“When dogs bark I don’t bark because I am not a dog. I don’t listen to dogs,” Jammeh said in an exclusive interview with the state-owned Gambia Radio and Television Services, GRTS, at State House on Friday March 23.
Jammeh, 47, ascended to power in 1994 through a military coup that abruptly ended the democratically elected government of the country’s founding leader, Sir DawdaJawara’s 30-year reign.
On November 24, the military-turned-civilian president won his fourth five-year mandate at the presidential polls, bagging 72 % of votes cast, albeit the opposition rejected election result as bogus.
However, earlier this year - March 8 - six of the seven active opposition parties boycotted the parliamentary polls because there was “no level field for a genuine multi-party election”.
Opposition pointed to a number of electoral irregularities. Chief among them, is abuse incumbency – excessive use of state media, government offices as campaign centers, state vehicles, and the involvement of local government authorities and security forces in partisan politics even when the law obliges them to be neutral.

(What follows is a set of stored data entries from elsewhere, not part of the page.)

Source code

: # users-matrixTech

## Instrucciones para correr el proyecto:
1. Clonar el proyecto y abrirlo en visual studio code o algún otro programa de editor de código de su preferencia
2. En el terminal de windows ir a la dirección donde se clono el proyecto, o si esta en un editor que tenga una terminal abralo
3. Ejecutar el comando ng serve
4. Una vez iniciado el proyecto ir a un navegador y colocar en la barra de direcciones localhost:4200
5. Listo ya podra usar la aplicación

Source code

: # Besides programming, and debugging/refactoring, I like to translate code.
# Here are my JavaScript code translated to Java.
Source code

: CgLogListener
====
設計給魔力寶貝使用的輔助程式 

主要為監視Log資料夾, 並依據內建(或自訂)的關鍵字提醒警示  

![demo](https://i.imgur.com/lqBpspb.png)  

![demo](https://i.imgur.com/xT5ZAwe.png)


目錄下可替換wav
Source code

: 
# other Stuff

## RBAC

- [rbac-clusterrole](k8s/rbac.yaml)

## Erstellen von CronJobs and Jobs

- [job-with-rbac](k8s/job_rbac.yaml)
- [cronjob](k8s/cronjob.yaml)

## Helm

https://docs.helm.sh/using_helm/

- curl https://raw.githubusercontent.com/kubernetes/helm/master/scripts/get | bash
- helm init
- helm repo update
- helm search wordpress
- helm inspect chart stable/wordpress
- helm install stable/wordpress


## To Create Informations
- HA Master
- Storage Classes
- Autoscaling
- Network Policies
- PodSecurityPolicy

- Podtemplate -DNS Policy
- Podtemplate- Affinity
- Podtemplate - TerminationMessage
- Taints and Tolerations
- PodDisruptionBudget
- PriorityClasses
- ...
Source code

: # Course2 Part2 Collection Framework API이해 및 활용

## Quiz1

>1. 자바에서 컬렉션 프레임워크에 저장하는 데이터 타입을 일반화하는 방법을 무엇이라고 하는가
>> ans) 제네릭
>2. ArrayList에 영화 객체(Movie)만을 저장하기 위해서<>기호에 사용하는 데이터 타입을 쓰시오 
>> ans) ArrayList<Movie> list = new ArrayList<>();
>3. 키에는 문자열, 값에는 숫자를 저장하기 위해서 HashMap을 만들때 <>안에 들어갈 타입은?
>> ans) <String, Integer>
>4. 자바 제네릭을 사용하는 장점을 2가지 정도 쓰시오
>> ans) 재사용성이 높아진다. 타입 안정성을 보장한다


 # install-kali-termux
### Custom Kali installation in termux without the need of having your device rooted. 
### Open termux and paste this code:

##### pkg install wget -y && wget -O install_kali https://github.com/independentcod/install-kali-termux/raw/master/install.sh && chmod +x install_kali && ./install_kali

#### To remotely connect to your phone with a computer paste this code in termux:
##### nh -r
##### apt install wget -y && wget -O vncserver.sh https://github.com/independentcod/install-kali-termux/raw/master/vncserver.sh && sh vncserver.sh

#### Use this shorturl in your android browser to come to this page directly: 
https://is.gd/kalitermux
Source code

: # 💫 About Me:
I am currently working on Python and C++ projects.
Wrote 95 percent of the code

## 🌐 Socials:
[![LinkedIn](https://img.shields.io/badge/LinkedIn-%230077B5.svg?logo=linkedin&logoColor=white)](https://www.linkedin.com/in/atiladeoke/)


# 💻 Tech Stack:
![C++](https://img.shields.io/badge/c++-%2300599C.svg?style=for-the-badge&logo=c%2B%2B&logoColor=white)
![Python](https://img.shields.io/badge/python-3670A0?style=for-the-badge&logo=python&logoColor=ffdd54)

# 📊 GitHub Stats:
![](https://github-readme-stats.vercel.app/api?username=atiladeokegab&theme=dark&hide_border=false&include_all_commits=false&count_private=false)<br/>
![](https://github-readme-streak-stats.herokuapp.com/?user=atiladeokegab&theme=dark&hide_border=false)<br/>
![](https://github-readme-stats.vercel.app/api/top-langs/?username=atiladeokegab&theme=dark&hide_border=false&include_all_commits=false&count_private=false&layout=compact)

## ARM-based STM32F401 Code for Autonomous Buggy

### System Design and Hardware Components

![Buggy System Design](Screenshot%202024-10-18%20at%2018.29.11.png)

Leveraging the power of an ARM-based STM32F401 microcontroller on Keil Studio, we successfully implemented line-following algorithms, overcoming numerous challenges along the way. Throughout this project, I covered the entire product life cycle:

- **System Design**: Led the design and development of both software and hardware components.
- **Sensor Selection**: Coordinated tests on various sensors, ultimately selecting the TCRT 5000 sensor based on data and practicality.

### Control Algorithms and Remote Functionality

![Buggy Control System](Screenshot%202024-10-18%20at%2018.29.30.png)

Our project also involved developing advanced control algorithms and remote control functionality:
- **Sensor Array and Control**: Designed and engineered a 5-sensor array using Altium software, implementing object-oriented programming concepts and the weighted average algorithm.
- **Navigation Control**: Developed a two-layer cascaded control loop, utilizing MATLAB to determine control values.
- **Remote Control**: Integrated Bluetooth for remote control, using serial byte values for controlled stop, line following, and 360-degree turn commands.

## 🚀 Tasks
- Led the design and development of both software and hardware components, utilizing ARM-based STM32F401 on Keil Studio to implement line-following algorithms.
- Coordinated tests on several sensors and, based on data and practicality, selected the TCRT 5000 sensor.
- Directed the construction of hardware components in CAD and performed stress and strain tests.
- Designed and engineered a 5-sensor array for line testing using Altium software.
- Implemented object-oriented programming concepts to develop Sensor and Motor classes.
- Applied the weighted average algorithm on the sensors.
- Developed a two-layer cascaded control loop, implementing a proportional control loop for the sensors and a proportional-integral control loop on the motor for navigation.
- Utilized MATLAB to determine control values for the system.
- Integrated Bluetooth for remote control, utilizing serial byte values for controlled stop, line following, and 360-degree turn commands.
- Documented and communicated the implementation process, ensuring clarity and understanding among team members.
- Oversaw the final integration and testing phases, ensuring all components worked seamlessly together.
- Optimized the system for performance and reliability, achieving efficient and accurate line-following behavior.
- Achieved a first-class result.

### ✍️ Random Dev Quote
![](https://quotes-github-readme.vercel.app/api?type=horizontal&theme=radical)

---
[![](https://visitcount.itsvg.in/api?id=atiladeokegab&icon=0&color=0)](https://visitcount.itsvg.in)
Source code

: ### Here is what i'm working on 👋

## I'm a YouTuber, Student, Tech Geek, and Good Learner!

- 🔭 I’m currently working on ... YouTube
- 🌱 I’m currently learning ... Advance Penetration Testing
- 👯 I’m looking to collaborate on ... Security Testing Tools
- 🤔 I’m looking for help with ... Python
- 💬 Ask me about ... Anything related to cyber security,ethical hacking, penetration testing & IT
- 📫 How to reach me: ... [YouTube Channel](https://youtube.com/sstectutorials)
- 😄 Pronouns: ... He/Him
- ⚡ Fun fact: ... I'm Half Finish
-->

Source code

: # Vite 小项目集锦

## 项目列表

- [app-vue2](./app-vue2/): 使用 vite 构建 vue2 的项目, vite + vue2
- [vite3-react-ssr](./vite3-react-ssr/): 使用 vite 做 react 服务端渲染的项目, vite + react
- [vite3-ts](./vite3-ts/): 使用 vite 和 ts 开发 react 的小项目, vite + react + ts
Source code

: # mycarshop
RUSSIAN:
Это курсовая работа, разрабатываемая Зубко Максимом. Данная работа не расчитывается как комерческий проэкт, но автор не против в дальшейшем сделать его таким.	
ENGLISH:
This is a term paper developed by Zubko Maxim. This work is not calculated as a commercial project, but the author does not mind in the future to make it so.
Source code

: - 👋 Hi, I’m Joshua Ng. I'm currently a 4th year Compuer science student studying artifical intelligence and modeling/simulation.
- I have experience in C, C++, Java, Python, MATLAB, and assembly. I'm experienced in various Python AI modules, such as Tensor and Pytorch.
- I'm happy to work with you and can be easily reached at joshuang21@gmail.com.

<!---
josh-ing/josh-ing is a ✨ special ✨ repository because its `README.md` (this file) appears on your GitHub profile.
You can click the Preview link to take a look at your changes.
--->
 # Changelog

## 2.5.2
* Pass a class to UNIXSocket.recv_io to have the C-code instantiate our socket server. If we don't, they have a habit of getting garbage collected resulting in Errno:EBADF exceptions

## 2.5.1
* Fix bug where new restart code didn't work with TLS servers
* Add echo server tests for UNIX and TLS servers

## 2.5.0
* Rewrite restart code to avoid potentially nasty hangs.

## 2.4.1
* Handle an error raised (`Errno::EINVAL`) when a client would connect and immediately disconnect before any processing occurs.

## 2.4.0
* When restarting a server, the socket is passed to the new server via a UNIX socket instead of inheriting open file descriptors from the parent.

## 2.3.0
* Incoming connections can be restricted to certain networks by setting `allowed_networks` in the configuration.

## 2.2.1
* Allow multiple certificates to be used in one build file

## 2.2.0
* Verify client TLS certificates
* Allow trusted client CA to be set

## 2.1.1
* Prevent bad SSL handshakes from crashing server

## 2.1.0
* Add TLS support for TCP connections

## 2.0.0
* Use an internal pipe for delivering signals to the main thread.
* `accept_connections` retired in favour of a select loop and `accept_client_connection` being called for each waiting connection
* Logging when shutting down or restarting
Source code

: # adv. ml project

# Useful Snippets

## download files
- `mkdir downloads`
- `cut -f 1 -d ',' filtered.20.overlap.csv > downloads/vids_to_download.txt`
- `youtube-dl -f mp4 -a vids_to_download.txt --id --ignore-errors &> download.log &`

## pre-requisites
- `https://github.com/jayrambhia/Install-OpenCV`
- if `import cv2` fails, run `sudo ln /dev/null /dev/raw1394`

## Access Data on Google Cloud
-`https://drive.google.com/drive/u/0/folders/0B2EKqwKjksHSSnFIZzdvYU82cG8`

“Is it now that I am using government resources? If they [opposition] think that the resources I am using are government resources, what do they mean by government resources? You know they are never specific? They are here to serve foreign interest and I don’t care,” Jammeh told his interviewer.
He said denied using state resources in elections, noting that if takes back what he owns at the state institutions, they will not function. Even the state broadcaster, GRTS, he claimed, is using his cameras and that The Gambia government last purchased a vehicle for him in 1995.
“Since then I have been buying my own vehicles. I designed the type of vehicles I want and they do it the way I wanted them to,” said Jammeh.
Jammeh said his government will not respond to what he calls, opposition-backed foreign election observers hence his government has not invited them to observe the election. He noted that his government repudiated foreign election observers’ report because they should have been on the grounds two months prior to the election.
“The general trend is that if their agents do not win election, it is not deemed free and fair. What I care about is the verdict of the Gambian people. I don’t care what they (observers) say”, Jammeh stated.
Jammeh went on to launch a personal attack on an opposition leader cum lawyer, who is defending an Australian mining company, Carnegie Minerals at the court of Arbitration in London.
“A good opposition leader will not defend foreign interest against the interest of his country,” he said apparently referring to revered lawyer cum leader of main opposition-UDP, MrOusainouDarboe, who is helping Carnegie pursue a claim of willful damages against Gambia government for the premature revoking of their mining licenses.
Jammeh stepped forward, then leaned back in his lush chair and said: “These people have stolen 8 million dollars from the Gambian people, a big opposition leader bailed him and the guy absconded.“They took Gambia government to the arbitration court for breach of contract, which was not true. And the so-called opposition leader is defending Carnegie minerals in London.
“You want to be president and you are supporting a thief who stole from the government. Is that the type of opposition we need?”